Même si c'est encore embryonnaire, nous collaborons avec beaucoup d'entre elles. C'est un phénomène émergent que j'ai parfaitement en ligne de mire. Outre Eridanis au Gabon, citons Mobility Work, une start-up spécialisée dans les plateformes de maintenance de nouvelle génération et avec qui nous collaborons. Enfin, j'organise du 11 au 15 juin prochains un "digital tour" pour le comité exécutif d'Eramet avec notamment la visite d'une usine connectée du géant minier anglo-saxon Rio Tinto.

Résumé du projet :

Pourquoi ce projet est-il innovant ?

"Il est innovant car il transforme l'entreprise et la manière dont on opère sur nos métiers, que ce soit dans la mine ou la métallurgie, et alors que nous sommes une entreprise plus que centenaire".

Pourquoi ce projet est-il stratégique ?

"Parce qu'il doit permettre d'améliorer la compétitivité, de réduire les coûts et d'améliorer la profitabilité sans se faire "disrupter" dans un monde qui bouge énormément".

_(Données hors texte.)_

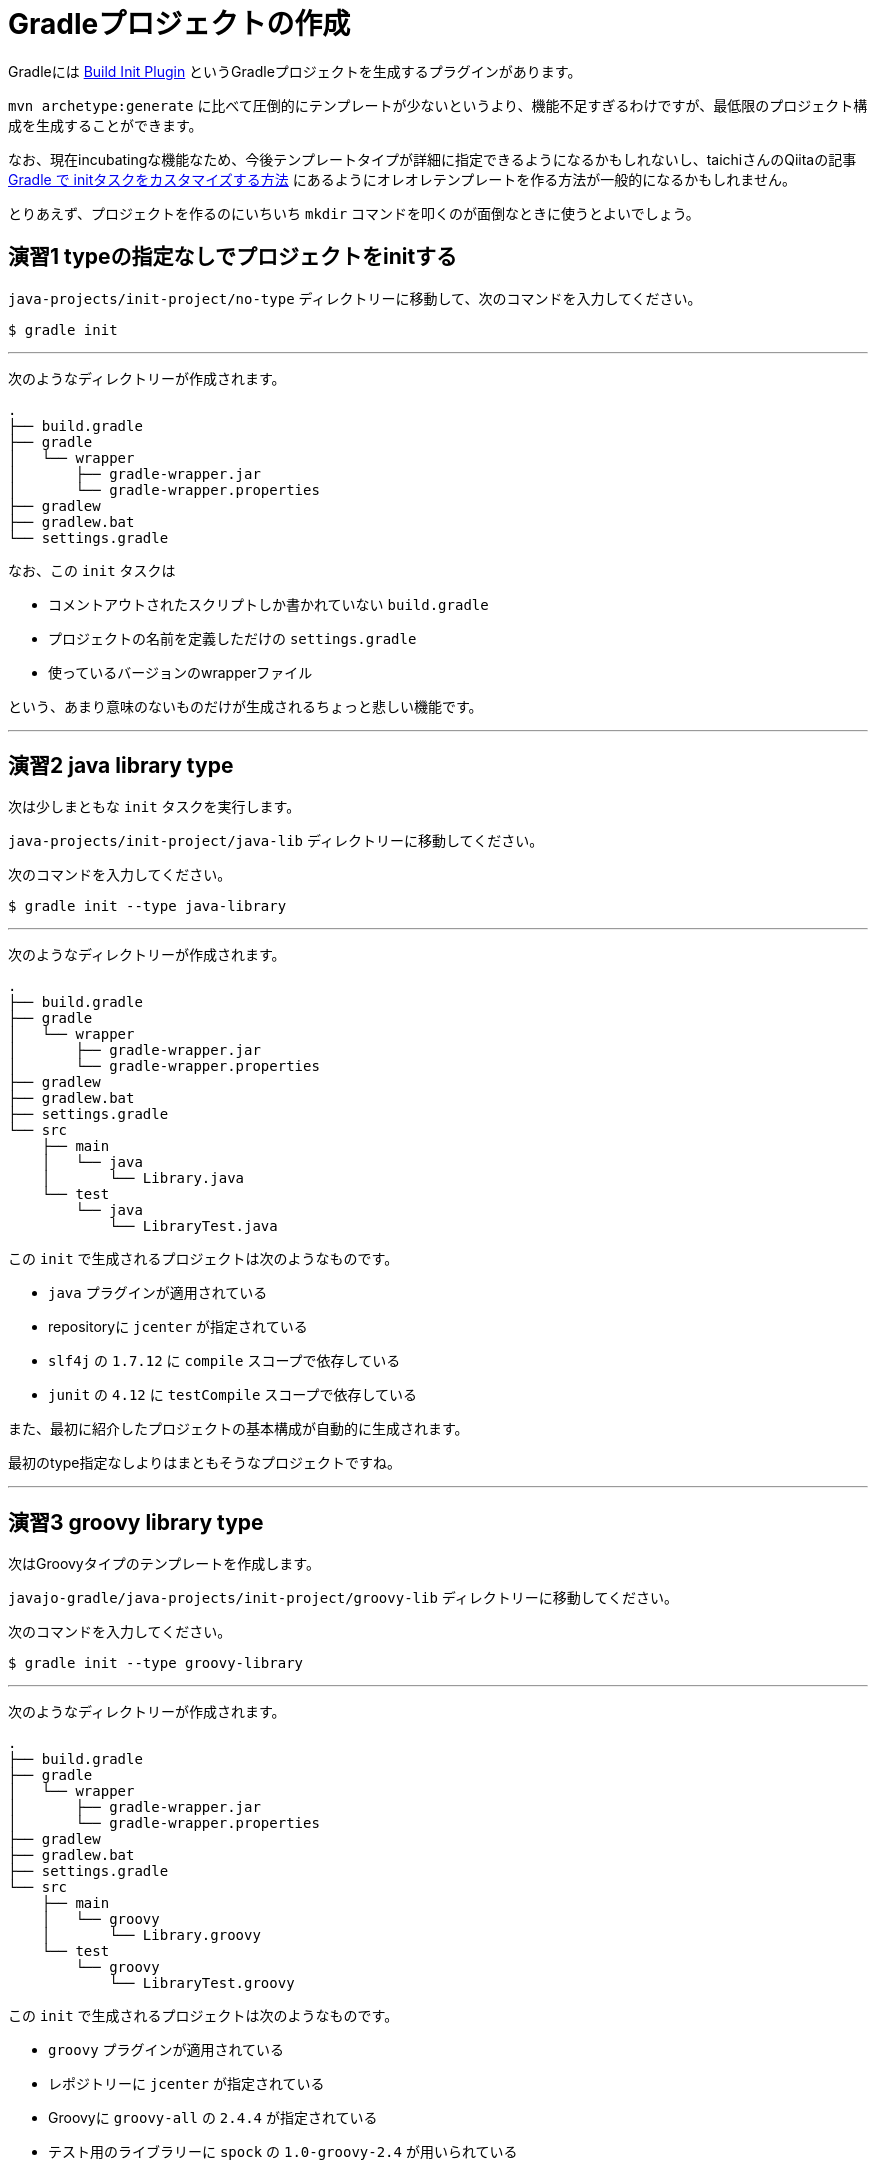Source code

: = Gradleプロジェクトの作成

Gradleには https://docs.gradle.org/current/userguide/build_init_plugin.html[Build Init Plugin] というGradleプロジェクトを生成するプラグインがあります。

`mvn archetype:generate` に比べて圧倒的にテンプレートが少ないというより、機能不足すぎるわけですが、最低限のプロジェクト構成を生成することができます。

なお、現在incubatingな機能なため、今後テンプレートタイプが詳細に指定できるようになるかもしれないし、taichiさんのQiitaの記事 http://qiita.com/taichi@github/items/a4caab3a31dd5949a045[Gradle で initタスクをカスタマイズする方法] にあるようにオレオレテンプレートを作る方法が一般的になるかもしれません。

とりあえず、プロジェクトを作るのにいちいち `mkdir` コマンドを叩くのが面倒なときに使うとよいでしょう。

== 演習1 typeの指定なしでプロジェクトをinitする

`java-projects/init-project/no-type` ディレクトリーに移動して、次のコマンドを入力してください。

[source]
----
$ gradle init
----

'''

次のようなディレクトリーが作成されます。

[source]
----
.
├── build.gradle
├── gradle
│   └── wrapper
│       ├── gradle-wrapper.jar
│       └── gradle-wrapper.properties
├── gradlew
├── gradlew.bat
└── settings.gradle
----

なお、この `init` タスクは

* コメントアウトされたスクリプトしか書かれていない `build.gradle`
* プロジェクトの名前を定義しただけの `settings.gradle`
* 使っているバージョンのwrapperファイル

という、あまり意味のないものだけが生成されるちょっと悲しい機能です。

'''

== 演習2 java library type

次は少しまともな `init` タスクを実行します。

`java-projects/init-project/java-lib` ディレクトリーに移動してください。

次のコマンドを入力してください。

[source]
----
$ gradle init --type java-library
----

'''

次のようなディレクトリーが作成されます。

[source]
----
.
├── build.gradle
├── gradle
│   └── wrapper
│       ├── gradle-wrapper.jar
│       └── gradle-wrapper.properties
├── gradlew
├── gradlew.bat
├── settings.gradle
└── src
    ├── main
    │   └── java
    │       └── Library.java
    └── test
        └── java
            └── LibraryTest.java
----

この `init` で生成されるプロジェクトは次のようなものです。

* `java` プラグインが適用されている
* repositoryに `jcenter` が指定されている
* `slf4j` の `1.7.12` に `compile` スコープで依存している
* `junit` の `4.12` に `testCompile` スコープで依存している

また、最初に紹介したプロジェクトの基本構成が自動的に生成されます。

最初のtype指定なしよりはまともそうなプロジェクトですね。

'''

== 演習3 groovy library type

次はGroovyタイプのテンプレートを作成します。

`javajo-gradle/java-projects/init-project/groovy-lib` ディレクトリーに移動してください。

次のコマンドを入力してください。

[source]
----
$ gradle init --type groovy-library
----

'''

次のようなディレクトリーが作成されます。

[source]
----
.
├── build.gradle
├── gradle
│   └── wrapper
│       ├── gradle-wrapper.jar
│       └── gradle-wrapper.properties
├── gradlew
├── gradlew.bat
├── settings.gradle
└── src
    ├── main
    │   └── groovy
    │       └── Library.groovy
    └── test
        └── groovy
            └── LibraryTest.groovy
----

この `init` で生成されるプロジェクトは次のようなものです。

* `groovy` プラグインが適用されている
* レポジトリーに `jcenter` が指定されている
* Groovyに `groovy-all` の `2.4.4` が指定されている
* テスト用のライブラリーに `spock` の `1.0-groovy-2.4` が用いられている
* テスト用のライブラリーに `junit` の `4.12` が用いられている(transitive dependencyで実は指定する必要がないのは内緒だよ)

== 演習4 Scala library type

Gradleはsbtほど厳密ではない(らしい)けど、Scalaプロジェクトのビルドも可能です。

ということで、Scalaタイプのプロジェクトの `init` タスクもあります。

`javajo-gradle/java-projects/init-project/scala-lib` ディレクトリーに移動してください。

次のコマンドを入力してください。

[source]
----
$ gradle init --type scala-library
----

'''

次のようなディレクトリーが作成されます。

[source]
----
.
├── build.gradle
├── gradle
│   └── wrapper
│       ├── gradle-wrapper.jar
│       └── gradle-wrapper.properties
├── gradlew
├── gradlew.bat
├── settings.gradle
└── src
    ├── main
    │   └── scala
    │       └── Library.scala
    └── test
        └── scala
            └── LibrarySuite.scala
----

この `init` タスクで生成されるプロジェクトは次のようなものです。

* `scala` プラグインが適用されている
* `jcenter` がレポジトリーに指定されている
* Scalaのバージョンは `2.11.7`
* テスト用のライブラリーに `scalatest_2.11` のバージョン `2.2.5` が用いられている
* テスト用のライブラリーに `junit` の `4.12` が用いられている
* テストのランタイムライブラリーに `scala-xml_2.11` のバージョン `1.0.5` が用いられている

'''

= テンプレート作成後

混みいったプロジェクトでなければ、次のような作業の後にプロジェクトの作成がスムーズに行きます。

* プロジェクトの情報を `build.gradle` に入力。
* `gradle.properties` にデーモン利用フラグを設定する。
* いらないファイル `Library.(java|groovy|scala)` を削除する
* パッケージ階層を構築
* お好みの依存ライブラリーを設定する
* お好みのプラグインを適用する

Pourquoi ce projet est-il transformateur ?

"Parce qu'il transforme nos modes et nos méthodes de travail ainsi que la manière dont on élabore un procédé. Il est aussi transformateur car cela décloisonne certaines entités".

Pourquoi ce projet est-il accélérateur ?

"Je pense qu'en deux ou trois ans, nous pourrons avoir véritablement transformé l'entreprise avec des retours sur investissement significatifs".